ÖZET
Kalp yetersizliği yüksek mortalite ile ilişkili olup, atriyal fibrilasyon (AF) düşük ejeksiyon fraksiyonlu kalp yetersizliği (HFrEF) hastalarında en sık görülen aritmidir. Çalışmamızda, bu hastalarda yeni başlangıçlı AF’nin bağımsız prognostik bir belirteç olup olmadığını araştırdık. Ayrıca, çalışmamızda HFrEF hastalarında hastane içi mortaliteyi etkileyen diğer parametreler de değerlendirildi.
Çalışmamız retrospektif, gözlemsel bir çalışmadır. Dekompanse kalp yetersizliği nedeniyle hastanemize kabul edilen sinüs ritmindeki 119 düşük ejeksiyon fraksiyonlu (EF) hasta yatış özellikleri, hastane içi olaylar ve mortalite açısından değerlendirilmiştir.
Hastaların %12’si hastane izlemi sırasında kaybedilmiştir. Hastaların ortalama yaşı 71±9 olup %37’si kadındır. Ortalama EF’si 27±7 olup ortalama hastanede yatış süresi 9±4 gündü. Düşük vücut kitle indeksi, düşük glomerüler filtrasyon hızı ve uzun hastane yatışı olan hastalar daha fazla hastane içi mortaliteye sahipti (sırasıyla; p=0,02, p=0,04 ve p= 0,001). Yeni başlangıçlı AF, restriktif doluş bozukluğu ve anjiyotensin enzim/reseptör inhibitörleri kullanmamak da yüksek hastane içi mortalite ile anlamlı olarak ilişkiliydi (sırasıyla; p=0,001, p=0,001 ve p=0,02). Uzun hastane yatışı ve yeni başlangıçlı AF hastane içi mortalite için bağımsız belirleyiciler olarak saptandı [sırasıyla p=0,006 Odds oranı (OR): 1,394 (1,0988-1,771] ve p=0,012 OR: 10,869 (2,677-71,428)].

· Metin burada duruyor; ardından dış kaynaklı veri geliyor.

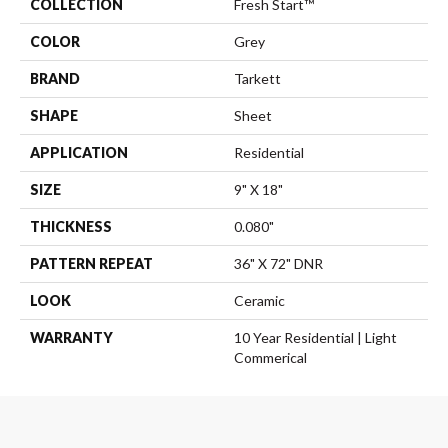
COLLECTION
Fresh Start™
COLOR
Grey
BRAND
Tarkett
SHAPE
Sheet
APPLICATION
Residential
SIZE
9" X 18"
THICKNESS
0.080"
PATTERN REPEAT
36" X 72" DNR
LOOK
Ceramic
WARRANTY
10 Year Residential | Light
Commerical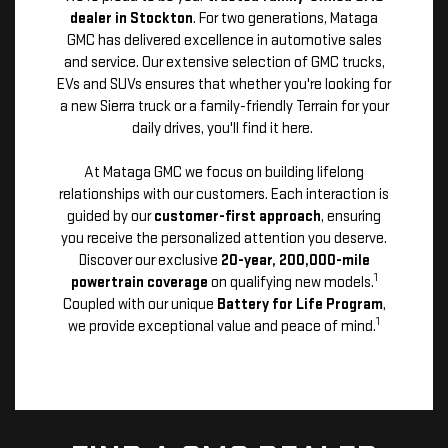
dealer in Stockton
. For two generations, Mataga
GMC has delivered excellence in automotive sales
and service. Our extensive selection of GMC trucks,
EVs and SUVs ensures that whether you're looking for
a new Sierra truck or a family-friendly Terrain for your
daily drives, you'll find it here.
At Mataga GMC we focus on building lifelong
relationships with our customers. Each interaction is
guided by our
customer-first approach
, ensuring
you receive the personalized attention you deserve.
Discover our exclusive
20-year, 200,000-mile
1
powertrain coverage
on qualifying new models.
Coupled with our unique
Battery for Life Program
,
1
we provide exceptional value and peace of mind.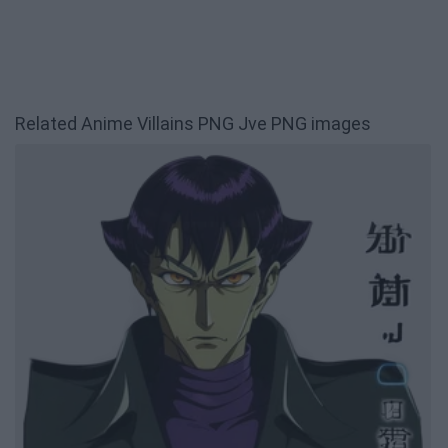
Related Anime Villains PNG Jve PNG images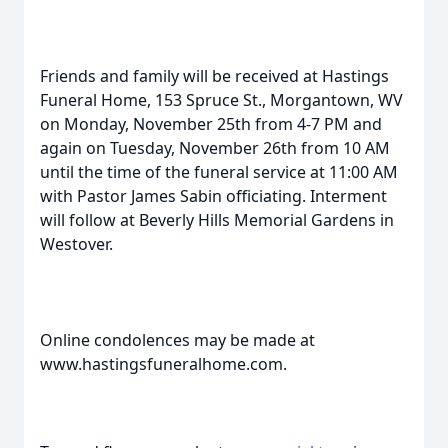
Friends and family will be received at Hastings
Funeral Home, 153 Spruce St., Morgantown, WV
on Monday, November 25th from 4-7 PM and
again on Tuesday, November 26th from 10 AM
until the time of the funeral service at 11:00 AM
with Pastor James Sabin officiating. Interment
will follow at Beverly Hills Memorial Gardens in
Westover.
Online condolences may be made at
www.hastingsfuneralhome.com.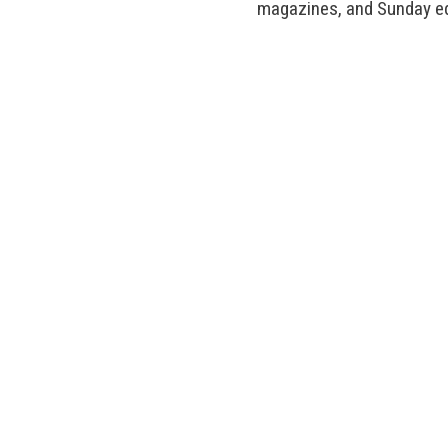
magazines, and Sunday ed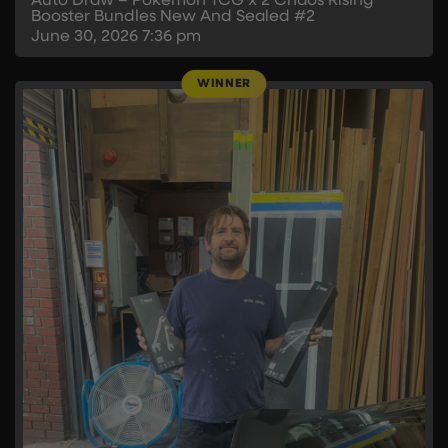
Auto Draw – Pokémon TCG x 2 Chaos Rising
Booster Bundles New And Sealed #2
June 30, 2026
7:36 pm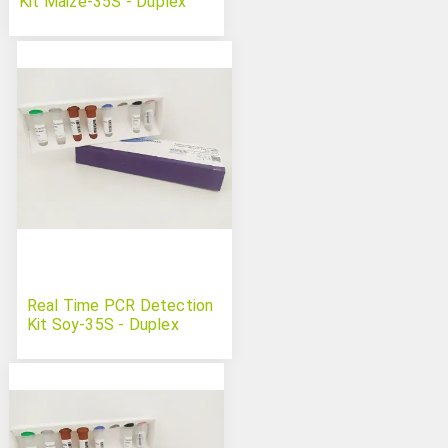
Kit Maize-35S - Duplex
Real Time PCR Detection
Kit Soy-35S - Duplex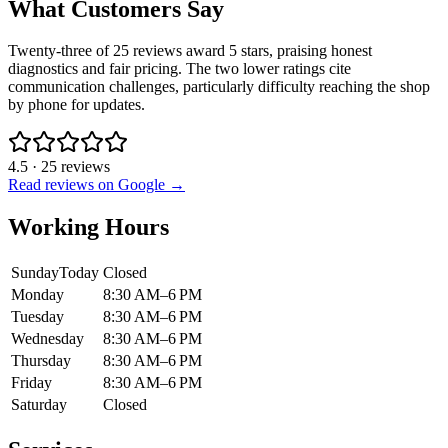
What Customers Say
Twenty-three of 25 reviews award 5 stars, praising honest
diagnostics and fair pricing. The two lower ratings cite
communication challenges, particularly difficulty reaching the shop
by phone for updates.
4.5
·
25
reviews
Read reviews on Google →
Working Hours
Sunday
Today
Closed
Monday
8:30 AM–6 PM
Tuesday
8:30 AM–6 PM
Wednesday
8:30 AM–6 PM
Thursday
8:30 AM–6 PM
Friday
8:30 AM–6 PM
Saturday
Closed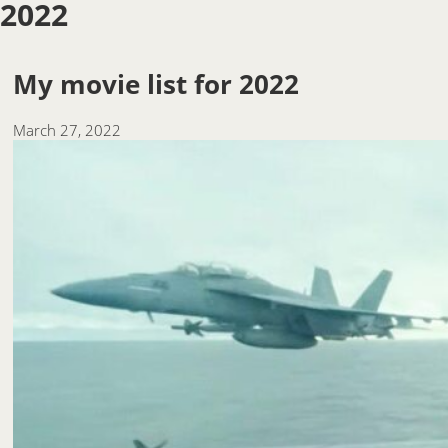
2022
My movie list for 2022
March 27, 2022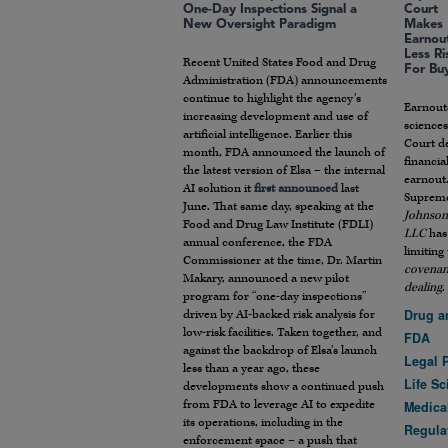
One-Day Inspections Signal a
Court
New Oversight Paradigm
Makes
Earnou
Less Ri
Recent United States Food and Drug
For Bu
Administration (FDA) announcements
continue to highlight the agency’s
Earnout
increasing development and use of
sciences
artificial intelligence. Earlier this
Court de
month, FDA announced the launch of
financia
the latest version of Elsa – the internal
earnout
AI solution it
first announced
last
Supreme
June. That same day, speaking at the
Johnson 
Food and Drug Law Institute (FDLI)
LLC
has 
annual conference, the FDA
limiting
Commissioner at the time, Dr. Martin
covenant
Makary, announced a new pilot
dealing
.
program for “one-day inspections”
Drug a
driven by AI-backed risk analysis for
low-risk facilities. Taken together, and
FDA
against the backdrop of Elsa’s launch
Legal 
less than a year ago, these
Life S
developments show a continued push
from FDA to leverage AI to expedite
Medica
its operations, including in the
Regula
enforcement space – a push that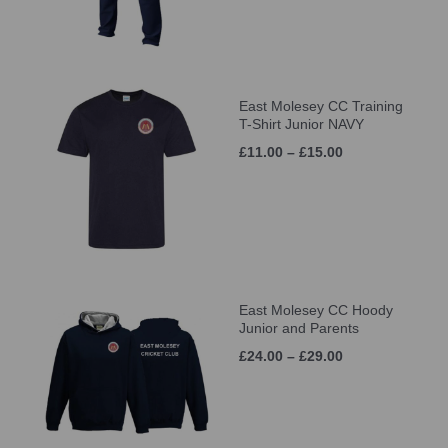
East Molesey CC Training
T-Shirt Junior NAVY
£11.00 – £15.00
East Molesey CC Hoody
Junior and Parents
£24.00 – £29.00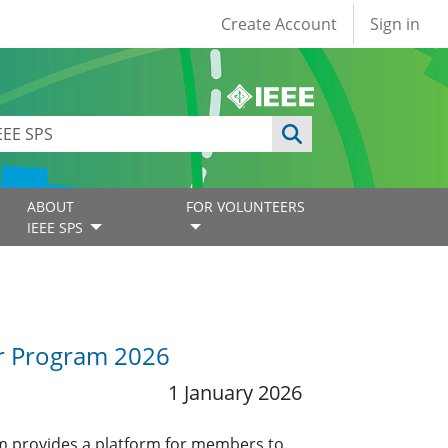
User account
Create Account
Sign in
ABOUT
FOR VOLUNTEERS
IEEE SPS
or Program 2026
1 January 2026
 provides a platform for members to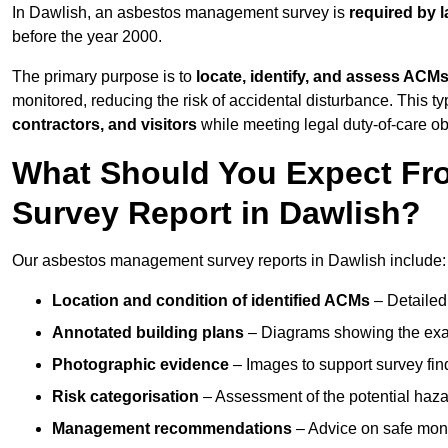
In Dawlish, an asbestos management survey is
required by 
before the year 2000.
The primary purpose is to
locate, identify, and assess ACM
monitored, reducing the risk of accidental disturbance. This ty
contractors, and visitors
while meeting legal duty-of-care ob
What Should You Expect Fr
Survey Report in Dawlish?
Our asbestos management survey reports in Dawlish include:
Location and condition of identified ACMs
– Detailed 
Annotated building plans
– Diagrams showing the exac
Photographic evidence
– Images to support survey fi
Risk categorisation
– Assessment of the potential haz
Management recommendations
– Advice on safe moni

Hastaneye dekompanse olarak kabul edilen HFrEF hastalarında prognoz kötüdür. Çalışmamızda yeni başlangıçlı AF ve uzamış hastane yatışının mortalite üzerine bağımsız olarak etki eden belirteçler olduğunu saptadık. Hastane içi ölümlere etki eden prognostik belirteçleri iyi saptayabilmek, bu hastalarda daha yoğun ve etkin hedefler için yardımcı olabilir.